The tasks -
1) In the forum post about Huxley and Darwin, copy the passage word for word, beginning at the words "Posted: May 01, 2012" and stopping after the words "guiding the process.".
2) Write the next part of the forum post about Huxley and Darwin, picking up after its final sentence.

Posted: May 01, 2012 10:14 pm
by jerome
DavidMcC wrote:
jerome wrote:Now I noted that I did not think that Wallace was a Theistic Evolutionist. He does seem to have had some teleological ideas, but they are actually sort of reverse teleology - moving towards a final outcome, with discarnate (dead) human spirits guiding the process.


That's bad enough, AFAIAC. As Huxley put it, Darwin "killed god", and I reckon he also killed "discarnate human spirits" with the same dagger (or whatever he "killed god" with).


:)

Except that Huxley never said that. OK, Huxley the character says it in the film Creation, but Huxley never held anything like that opinion as far as I can see from the primary sources: and Huxley was never one to be shy talking about his religious ideas. Creation is a fine work of art, but not in any way to be trusted as a source: it portrays Huxley like some weird version of Dawkins. :) The screenplay is based on Randall Keyne's excellent Annies Box but neither pretend to be strict biographies: Keynes book is an interpretation of his ancestor's life, and a moving one.

Recorded data -
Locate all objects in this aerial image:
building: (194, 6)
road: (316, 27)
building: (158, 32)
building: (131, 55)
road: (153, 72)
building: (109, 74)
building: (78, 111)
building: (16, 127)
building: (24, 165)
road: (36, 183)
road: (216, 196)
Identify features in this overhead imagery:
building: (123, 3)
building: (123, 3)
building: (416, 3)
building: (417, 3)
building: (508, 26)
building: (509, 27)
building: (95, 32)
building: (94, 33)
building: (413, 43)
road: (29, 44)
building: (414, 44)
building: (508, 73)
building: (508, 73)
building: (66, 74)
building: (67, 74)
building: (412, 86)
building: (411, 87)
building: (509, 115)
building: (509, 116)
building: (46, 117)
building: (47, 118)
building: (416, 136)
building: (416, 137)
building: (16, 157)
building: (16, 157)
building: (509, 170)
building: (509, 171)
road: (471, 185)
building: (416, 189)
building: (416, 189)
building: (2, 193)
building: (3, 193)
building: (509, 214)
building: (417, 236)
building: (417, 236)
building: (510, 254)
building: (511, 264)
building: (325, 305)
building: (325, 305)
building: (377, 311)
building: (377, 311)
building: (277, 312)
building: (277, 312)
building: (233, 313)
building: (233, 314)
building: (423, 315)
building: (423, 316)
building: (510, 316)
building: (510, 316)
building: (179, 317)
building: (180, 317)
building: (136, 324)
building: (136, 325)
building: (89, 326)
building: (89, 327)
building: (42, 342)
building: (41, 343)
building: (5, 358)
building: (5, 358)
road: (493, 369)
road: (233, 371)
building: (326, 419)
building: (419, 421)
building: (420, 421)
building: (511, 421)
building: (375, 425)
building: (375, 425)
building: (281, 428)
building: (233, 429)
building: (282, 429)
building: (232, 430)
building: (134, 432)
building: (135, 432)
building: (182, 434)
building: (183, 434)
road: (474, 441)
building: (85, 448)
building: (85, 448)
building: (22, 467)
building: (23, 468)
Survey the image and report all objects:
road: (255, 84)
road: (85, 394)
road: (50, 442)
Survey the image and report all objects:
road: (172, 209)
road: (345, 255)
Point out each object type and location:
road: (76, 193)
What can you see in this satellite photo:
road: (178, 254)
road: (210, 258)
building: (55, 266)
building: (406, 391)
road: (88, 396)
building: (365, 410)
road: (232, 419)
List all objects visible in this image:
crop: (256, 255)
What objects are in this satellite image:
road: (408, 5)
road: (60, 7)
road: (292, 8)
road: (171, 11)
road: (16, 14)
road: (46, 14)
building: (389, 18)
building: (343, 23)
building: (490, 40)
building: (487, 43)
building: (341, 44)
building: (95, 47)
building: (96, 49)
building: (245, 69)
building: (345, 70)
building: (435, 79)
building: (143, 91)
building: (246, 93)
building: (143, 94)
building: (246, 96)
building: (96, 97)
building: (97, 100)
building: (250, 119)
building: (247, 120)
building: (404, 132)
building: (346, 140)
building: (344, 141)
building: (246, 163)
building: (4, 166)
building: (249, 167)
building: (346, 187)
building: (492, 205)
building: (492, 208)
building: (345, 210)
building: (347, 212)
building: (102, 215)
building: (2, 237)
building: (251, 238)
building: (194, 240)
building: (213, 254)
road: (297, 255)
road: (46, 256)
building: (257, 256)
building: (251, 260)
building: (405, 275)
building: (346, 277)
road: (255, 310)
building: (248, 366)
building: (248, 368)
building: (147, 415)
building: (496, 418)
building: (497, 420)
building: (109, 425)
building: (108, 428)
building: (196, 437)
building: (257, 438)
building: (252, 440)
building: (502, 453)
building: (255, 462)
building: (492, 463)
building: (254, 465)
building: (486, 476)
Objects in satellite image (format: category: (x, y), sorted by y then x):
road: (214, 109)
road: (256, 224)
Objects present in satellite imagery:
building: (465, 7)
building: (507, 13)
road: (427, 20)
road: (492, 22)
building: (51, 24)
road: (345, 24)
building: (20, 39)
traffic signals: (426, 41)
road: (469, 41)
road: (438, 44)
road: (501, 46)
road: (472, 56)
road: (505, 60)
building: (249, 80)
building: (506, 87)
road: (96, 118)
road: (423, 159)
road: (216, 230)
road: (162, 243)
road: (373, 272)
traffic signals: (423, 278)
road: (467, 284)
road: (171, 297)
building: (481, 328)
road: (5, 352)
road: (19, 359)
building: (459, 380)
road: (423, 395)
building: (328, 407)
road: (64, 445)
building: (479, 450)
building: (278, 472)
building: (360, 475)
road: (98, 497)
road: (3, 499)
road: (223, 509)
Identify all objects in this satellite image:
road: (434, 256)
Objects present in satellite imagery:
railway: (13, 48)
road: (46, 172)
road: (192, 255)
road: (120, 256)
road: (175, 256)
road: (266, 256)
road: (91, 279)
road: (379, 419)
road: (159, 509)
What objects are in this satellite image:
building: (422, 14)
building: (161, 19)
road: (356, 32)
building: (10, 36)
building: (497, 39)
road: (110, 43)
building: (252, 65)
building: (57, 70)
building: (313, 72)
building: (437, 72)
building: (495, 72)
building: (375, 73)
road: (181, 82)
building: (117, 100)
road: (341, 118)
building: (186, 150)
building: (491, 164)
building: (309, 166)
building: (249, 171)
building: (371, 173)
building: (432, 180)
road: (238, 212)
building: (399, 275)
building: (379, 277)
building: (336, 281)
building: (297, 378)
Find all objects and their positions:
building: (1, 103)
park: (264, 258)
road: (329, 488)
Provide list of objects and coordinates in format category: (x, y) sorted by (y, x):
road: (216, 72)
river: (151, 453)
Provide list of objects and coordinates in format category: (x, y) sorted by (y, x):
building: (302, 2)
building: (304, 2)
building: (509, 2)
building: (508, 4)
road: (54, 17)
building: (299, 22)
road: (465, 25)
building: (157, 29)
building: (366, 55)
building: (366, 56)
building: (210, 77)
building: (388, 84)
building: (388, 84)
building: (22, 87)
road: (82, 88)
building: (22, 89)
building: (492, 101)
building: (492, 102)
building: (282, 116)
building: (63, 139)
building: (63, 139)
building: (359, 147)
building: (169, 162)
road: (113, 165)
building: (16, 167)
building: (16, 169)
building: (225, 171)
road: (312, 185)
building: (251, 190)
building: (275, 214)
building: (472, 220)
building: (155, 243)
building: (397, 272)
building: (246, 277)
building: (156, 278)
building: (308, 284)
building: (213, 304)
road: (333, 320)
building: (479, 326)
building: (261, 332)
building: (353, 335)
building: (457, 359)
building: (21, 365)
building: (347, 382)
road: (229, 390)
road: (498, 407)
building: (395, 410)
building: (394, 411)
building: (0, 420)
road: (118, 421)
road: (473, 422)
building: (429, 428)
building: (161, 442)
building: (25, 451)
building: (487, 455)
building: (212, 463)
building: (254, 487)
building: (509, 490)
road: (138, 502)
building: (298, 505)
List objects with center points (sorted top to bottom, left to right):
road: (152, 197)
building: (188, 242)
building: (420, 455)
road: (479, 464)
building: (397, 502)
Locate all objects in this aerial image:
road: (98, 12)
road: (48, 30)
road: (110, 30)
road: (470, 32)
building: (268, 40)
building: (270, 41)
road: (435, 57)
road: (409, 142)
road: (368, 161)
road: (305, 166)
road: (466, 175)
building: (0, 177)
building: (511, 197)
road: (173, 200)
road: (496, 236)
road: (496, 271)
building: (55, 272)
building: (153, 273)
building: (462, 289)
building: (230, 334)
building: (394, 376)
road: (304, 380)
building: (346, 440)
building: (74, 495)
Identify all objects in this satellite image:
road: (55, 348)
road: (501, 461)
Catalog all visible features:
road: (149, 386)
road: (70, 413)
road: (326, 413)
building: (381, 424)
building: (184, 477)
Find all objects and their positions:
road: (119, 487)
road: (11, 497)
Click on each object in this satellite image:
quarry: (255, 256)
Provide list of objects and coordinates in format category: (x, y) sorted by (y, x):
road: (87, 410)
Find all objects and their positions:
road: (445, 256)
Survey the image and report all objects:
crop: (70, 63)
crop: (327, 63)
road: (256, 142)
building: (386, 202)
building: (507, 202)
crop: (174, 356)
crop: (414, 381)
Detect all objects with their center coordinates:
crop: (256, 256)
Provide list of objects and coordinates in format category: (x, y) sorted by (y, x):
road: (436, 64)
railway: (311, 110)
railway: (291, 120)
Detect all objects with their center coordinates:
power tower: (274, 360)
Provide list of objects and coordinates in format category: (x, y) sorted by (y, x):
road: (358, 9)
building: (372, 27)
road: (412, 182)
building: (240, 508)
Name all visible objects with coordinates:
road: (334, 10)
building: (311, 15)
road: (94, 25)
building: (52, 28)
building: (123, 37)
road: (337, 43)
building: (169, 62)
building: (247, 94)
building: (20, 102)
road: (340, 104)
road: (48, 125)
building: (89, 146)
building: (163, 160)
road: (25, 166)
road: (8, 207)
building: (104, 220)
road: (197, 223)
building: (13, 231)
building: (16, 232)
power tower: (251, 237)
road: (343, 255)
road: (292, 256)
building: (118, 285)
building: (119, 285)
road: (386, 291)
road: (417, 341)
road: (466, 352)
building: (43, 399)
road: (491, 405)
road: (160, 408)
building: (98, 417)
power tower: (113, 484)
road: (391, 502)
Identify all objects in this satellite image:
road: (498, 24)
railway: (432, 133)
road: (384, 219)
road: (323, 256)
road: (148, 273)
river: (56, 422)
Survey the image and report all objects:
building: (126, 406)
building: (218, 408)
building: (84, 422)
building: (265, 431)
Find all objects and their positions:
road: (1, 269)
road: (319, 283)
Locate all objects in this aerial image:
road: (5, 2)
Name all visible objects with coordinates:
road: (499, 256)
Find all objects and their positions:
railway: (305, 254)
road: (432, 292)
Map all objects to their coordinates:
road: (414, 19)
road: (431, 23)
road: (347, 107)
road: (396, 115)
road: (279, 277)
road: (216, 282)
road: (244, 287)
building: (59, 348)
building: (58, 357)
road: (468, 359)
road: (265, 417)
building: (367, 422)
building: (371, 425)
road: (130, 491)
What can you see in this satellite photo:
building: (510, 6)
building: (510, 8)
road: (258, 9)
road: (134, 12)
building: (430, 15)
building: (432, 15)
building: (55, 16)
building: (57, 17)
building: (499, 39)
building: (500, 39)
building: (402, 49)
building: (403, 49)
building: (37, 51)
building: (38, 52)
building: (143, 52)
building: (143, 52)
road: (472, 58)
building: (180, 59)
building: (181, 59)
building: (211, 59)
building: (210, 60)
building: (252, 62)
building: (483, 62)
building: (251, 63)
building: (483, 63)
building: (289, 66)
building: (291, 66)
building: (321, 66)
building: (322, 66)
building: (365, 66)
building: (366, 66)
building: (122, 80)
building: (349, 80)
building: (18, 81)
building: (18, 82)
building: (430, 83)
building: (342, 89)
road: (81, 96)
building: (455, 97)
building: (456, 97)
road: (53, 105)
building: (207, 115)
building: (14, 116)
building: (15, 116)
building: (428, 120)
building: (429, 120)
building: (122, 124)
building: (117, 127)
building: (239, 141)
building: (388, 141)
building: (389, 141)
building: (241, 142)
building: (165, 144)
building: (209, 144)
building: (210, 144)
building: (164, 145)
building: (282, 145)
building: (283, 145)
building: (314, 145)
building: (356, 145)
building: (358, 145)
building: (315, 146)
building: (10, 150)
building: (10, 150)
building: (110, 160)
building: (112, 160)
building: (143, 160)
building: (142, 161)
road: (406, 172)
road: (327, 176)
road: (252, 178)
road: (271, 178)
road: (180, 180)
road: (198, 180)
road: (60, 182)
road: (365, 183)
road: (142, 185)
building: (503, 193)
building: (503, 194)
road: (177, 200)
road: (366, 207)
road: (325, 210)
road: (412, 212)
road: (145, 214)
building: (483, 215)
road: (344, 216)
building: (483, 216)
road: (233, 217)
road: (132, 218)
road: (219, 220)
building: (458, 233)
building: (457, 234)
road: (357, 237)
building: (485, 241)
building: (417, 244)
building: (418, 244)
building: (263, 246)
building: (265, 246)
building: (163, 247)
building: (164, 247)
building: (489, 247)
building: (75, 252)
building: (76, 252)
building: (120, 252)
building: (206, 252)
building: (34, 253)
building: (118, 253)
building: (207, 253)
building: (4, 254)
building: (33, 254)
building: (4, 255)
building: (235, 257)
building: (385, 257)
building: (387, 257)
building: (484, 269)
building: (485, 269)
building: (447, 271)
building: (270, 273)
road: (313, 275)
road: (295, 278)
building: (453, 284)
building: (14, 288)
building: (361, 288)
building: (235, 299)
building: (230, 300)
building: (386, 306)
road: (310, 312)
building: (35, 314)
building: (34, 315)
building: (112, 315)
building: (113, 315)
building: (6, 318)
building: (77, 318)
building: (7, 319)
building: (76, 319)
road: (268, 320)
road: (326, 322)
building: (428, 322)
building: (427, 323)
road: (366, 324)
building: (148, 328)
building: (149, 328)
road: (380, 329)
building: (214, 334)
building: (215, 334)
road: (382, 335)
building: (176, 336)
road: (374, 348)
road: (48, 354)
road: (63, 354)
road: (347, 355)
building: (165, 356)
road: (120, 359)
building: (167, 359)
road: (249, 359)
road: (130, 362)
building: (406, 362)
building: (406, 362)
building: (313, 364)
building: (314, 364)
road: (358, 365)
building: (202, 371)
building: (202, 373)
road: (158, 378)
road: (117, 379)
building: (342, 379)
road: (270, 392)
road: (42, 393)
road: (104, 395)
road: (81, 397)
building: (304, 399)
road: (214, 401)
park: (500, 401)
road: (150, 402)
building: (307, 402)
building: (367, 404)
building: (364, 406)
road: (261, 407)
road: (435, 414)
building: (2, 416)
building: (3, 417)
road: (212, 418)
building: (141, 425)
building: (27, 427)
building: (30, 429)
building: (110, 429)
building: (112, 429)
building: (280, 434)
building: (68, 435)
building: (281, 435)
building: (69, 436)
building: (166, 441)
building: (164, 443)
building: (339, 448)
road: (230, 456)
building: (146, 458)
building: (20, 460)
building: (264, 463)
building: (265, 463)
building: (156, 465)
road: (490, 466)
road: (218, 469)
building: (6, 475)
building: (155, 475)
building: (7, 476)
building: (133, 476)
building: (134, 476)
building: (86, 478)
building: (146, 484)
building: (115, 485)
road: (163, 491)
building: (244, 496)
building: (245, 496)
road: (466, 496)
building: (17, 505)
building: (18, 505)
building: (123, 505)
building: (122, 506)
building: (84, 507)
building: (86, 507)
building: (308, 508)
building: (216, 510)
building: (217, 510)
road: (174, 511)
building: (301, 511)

Responses per task -
1)
Posted: May 01, 2012 10:14 pm
by jerome
DavidMcC wrote:
jerome wrote:Now I noted that I did not think that Wallace was a Theistic Evolutionist. He does seem to have had some teleological ideas, but they are actually sort of reverse teleology - moving towards a final outcome, with discarnate (dead) human spirits guiding the process.

2)
The film also misses out a crucial step in the development of the Wallace Darwin relationship and the promulgation of their work, as it omits any reference as I recall to the joint presentation of the their papers in absentia (Darwin was at his sons funeral, Wallace abroad) to the Linnean Society in 1858. Instead the implication is (wrongly) given that Darwin was moved to work on On the Origin again by the correspondence with Wallace panicking in to believing he would be preempted -- partially true, and indeed the book was far shorter than planned, but Wallace and Darwin reached their gentleman's agreement in 1858 so their was no real time pressure on Darwin and he was working on Origin anyway. I could go on and on: I'm a historian, and can see the spin in the film, like the utter misrepresentation of the relationship between Darwin and the local reverend -- but such things are acceptable in a novel or a film, for artistic reasons -- "why let the facts get in the way of a good story" - but we should not mistake them for truth. As you may have gathered I regard the so called religious opposition to Darwin's ideas as mythical, the creation of three decades later, and also as it happened Thomas Huxley would have fully agreed with me.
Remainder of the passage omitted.